具体的に懸念されるのは、保護主義の台頭だ。保護主義とは、自由貿易とは逆に自国の産業保護・育成を重視して関税の引き上げなどを進めることをいう。これは主要国の経済協定や市場統合への努力に支えられてきたグローバル経済の流れに逆行する。
28カ国からなるEUが、加盟国間の貿易にかかる関税や数量制限を撤廃し、市場を統合してきたのはその一例だ。そして、アジア・太平洋地域では、日米を中心に世界全体のGDPの36%を占める国が環太平洋パートナーシップ(TPP)協定に参加し、関税の撤廃だけでなく貿易や投資のルール統一を進めてきた。
リーマンショック後、新興国の景気回復や米国の経済の成長に支えられて世界経済が持ち直したのは、各国企業が積極的に海外に進出し、自国外の需要を手にできたからだ。そのなかで保護主義の台頭が抑えられたのは、米国や欧州が国際的な貿易協定の意義を尊重し、グローバル化の重要性を理解してきたからだ。

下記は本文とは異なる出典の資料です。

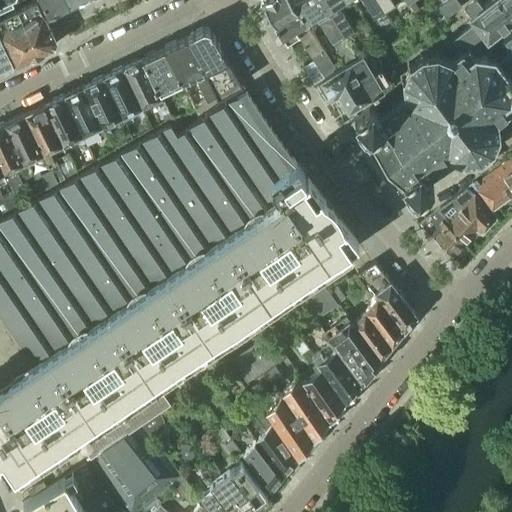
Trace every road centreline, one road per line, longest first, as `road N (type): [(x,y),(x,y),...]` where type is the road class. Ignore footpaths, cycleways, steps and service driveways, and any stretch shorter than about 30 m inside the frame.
road 1 (residential): [(227,0),(376,222),(452,308)]
road 2 (residential): [(452,308),(289,511)]
road 3 (residential): [(208,0),(0,100)]
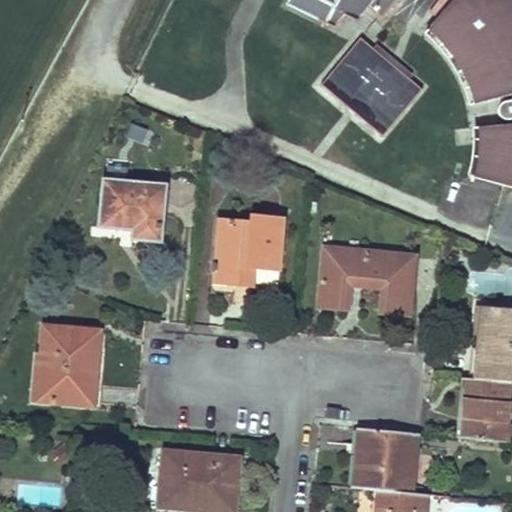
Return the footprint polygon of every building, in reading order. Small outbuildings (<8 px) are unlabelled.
[(292,0),(289,7),(338,30),(363,3),(385,21),(403,0),(292,0)] [(459,74),(466,88),(476,85),(481,104),(511,97),(511,103),(504,105),(500,107),(498,112),(498,116),(501,120),(507,122),(511,121),(511,126),(475,130),(475,143),(475,152),(473,164),(468,177),(511,188),(511,0),(471,0),(470,2),(461,7),(455,9),(448,8),(426,34),(435,42),(445,52),(452,62),(459,74)] [(454,0),(448,8),(455,9),(461,7),(470,2),(471,0),(454,0)] [(426,93),(363,41),(324,88),(386,140),(426,93)] [(476,85),(466,88),(471,106),(481,104),(476,85)] [(132,239),(158,242),(163,187),(104,181),(99,227),(133,231),(132,239)] [(212,285),(241,287),(242,270),(255,271),(281,273),(285,220),(249,217),(249,224),(217,221),(212,285)] [(349,264),(350,252),(325,249),(323,262),(349,264)] [(380,313),(409,316),(415,257),(350,252),(349,264),(323,262),(319,307),(346,310),(348,286),(382,289),(380,313)] [(255,271),(242,270),(241,287),(241,289),(253,290),(255,271)] [(511,309),(480,307),(474,380),(511,383),(511,373),(511,309)] [(34,401),(92,406),(99,332),(45,328),(43,356),(38,356),(34,401)] [(465,379),(460,438),(506,442),(508,425),(511,383),(474,380),(465,379)] [(383,492),(408,494),(414,434),(357,429),(352,489),(383,492)] [(159,506),(232,511),(238,460),(164,455),(159,506)] [(378,511),(426,511),(427,495),(408,494),(383,492),(378,511)]
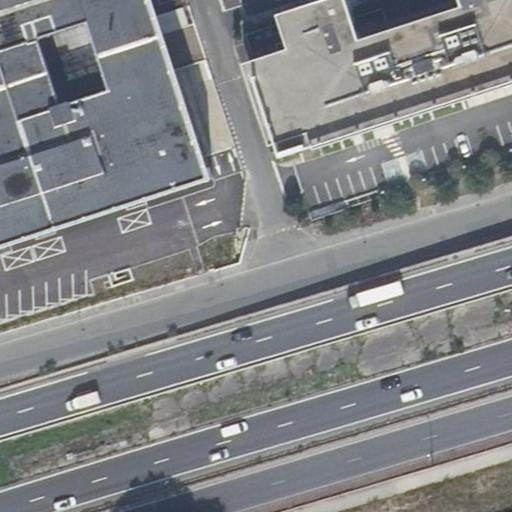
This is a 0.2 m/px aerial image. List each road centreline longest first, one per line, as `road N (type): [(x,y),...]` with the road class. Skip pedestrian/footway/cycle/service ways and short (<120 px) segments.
road 1 (motorway): [(511,264),(0,419)]
road 2 (tertiary): [(511,212),(0,365)]
road 3 (motorway): [(5,511),(511,359)]
road 4 (motorway): [(173,511),(511,413)]
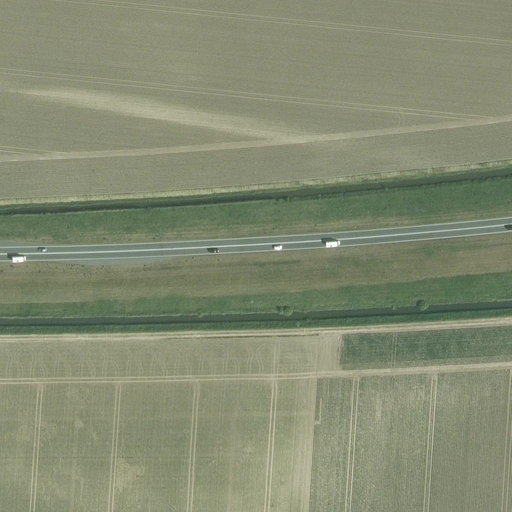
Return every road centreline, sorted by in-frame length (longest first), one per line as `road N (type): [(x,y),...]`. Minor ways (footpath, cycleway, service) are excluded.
road 1 (trunk): [(511,223),(286,243),(0,254)]
road 2 (track): [(0,338),(511,319)]
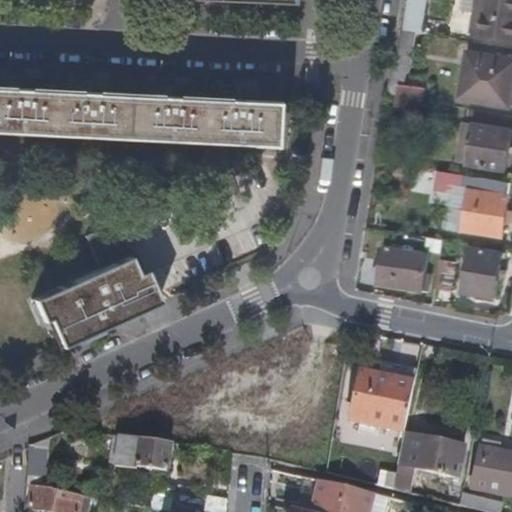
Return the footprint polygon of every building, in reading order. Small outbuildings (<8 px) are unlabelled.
[(511,0),(487,0),(486,13),(475,12),(472,30),(511,36),(511,0)] [(487,0),(476,0),(475,12),(486,13),(487,0)] [(398,30),(387,95),(395,97),(397,82),(401,83),(410,32),(398,30)] [(511,94),(511,58),(469,51),(462,96),(511,104),(511,94)] [(10,81),(9,90),(16,90),(22,91),(23,82),(10,81)] [(397,82),(395,97),(419,100),(422,87),(401,83),(397,82)] [(9,90),(0,89),(0,131),(19,132),(129,138),(269,145),(271,103),(238,101),(232,101),(224,101),(170,98),(163,98),(157,97),(91,94),(84,93),(77,93),(22,91),(16,90),(9,90)] [(232,101),(238,101),(239,94),(225,93),(224,101),(232,101)] [(419,100),(395,97),(394,108),(417,111),(419,100)] [(476,109),(467,108),(465,121),(474,123),(476,109)] [(509,128),(511,115),(476,109),(474,123),(465,121),(461,121),(455,160),(505,168),(511,129),(509,128)] [(511,182),(469,176),(460,228),(502,235),(505,220),(507,209),(511,182)] [(423,289),(425,274),(428,254),(381,247),(375,283),(423,291),(423,289)] [(502,251),(470,247),(468,261),(475,262),(473,278),(476,278),(474,294),(494,297),(502,251)] [(45,319),(58,347),(157,303),(136,252),(30,299),(40,321),(45,319)] [(456,261),(443,259),(439,284),(451,287),(456,261)] [(432,275),(425,274),(423,289),(430,289),(432,275)] [(404,432),(413,383),(358,373),(349,421),(358,423),(377,427),(404,432)] [(377,427),(358,423),(357,432),(375,436),(377,427)] [(396,470),(393,485),(403,487),(406,473),(401,472),(402,466),(411,467),(416,438),(403,435),(398,459),(396,470)] [(168,473),(172,445),(121,438),(117,468),(138,471),(139,469),(168,473)] [(416,438),(411,467),(458,476),(463,448),(416,438)] [(480,440),(479,447),(497,451),(498,443),(480,440)] [(470,488),(502,493),(509,453),(497,451),(479,447),(470,488)] [(502,493),(511,495),(511,453),(509,453),(502,493)] [(370,511),(373,497),(348,490),(318,484),(311,511),(370,511)] [(80,511),(83,497),(33,488),(31,511),(40,511),(80,511)] [(209,511),(212,497),(177,491),(174,511),(209,511)] [(458,504),(494,511),(511,511),(511,504),(461,492),(458,504)]
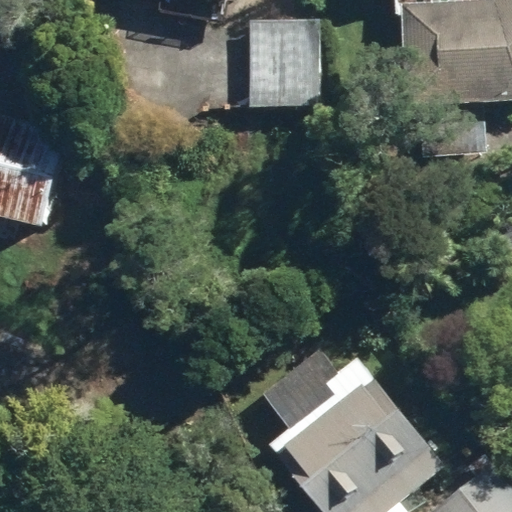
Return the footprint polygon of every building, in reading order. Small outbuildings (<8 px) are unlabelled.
[(165,0),(232,12),(234,0),(165,0)] [(395,10),(401,117),(511,109),(511,0),(499,0),(492,5),(395,10)] [(248,26),(248,114),(316,114),(316,25),(248,26)] [(435,161),(477,158),(475,118),(432,121),(435,161)] [(0,228),(37,238),(61,144),(0,128),(0,228)] [(0,372),(25,383),(35,359),(0,342),(0,372)] [(274,467),(311,511),(396,511),(444,473),(353,363),(322,389),(340,412),(274,467)] [(436,511),(511,511),(511,499),(488,469),(436,511)]
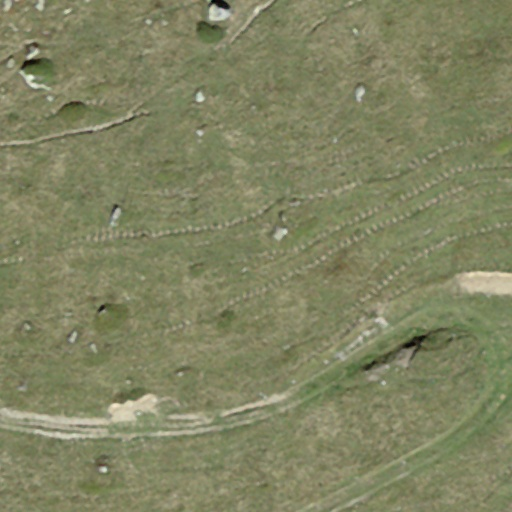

もし米国でトランプ大統領が誕生したり、EU各国で大衆迎合的な政党が政権の座に就くのであれば、この状況は大きく変わる可能性がある。トランプ氏が従来の主張の通りにふるまうなら、米国は米国のことしか考えず、各国の足並みが乱れ、多極化が進むだろう。欧州では経済統合の意義が弱まり、各国の利害対立が鮮明になるだろう。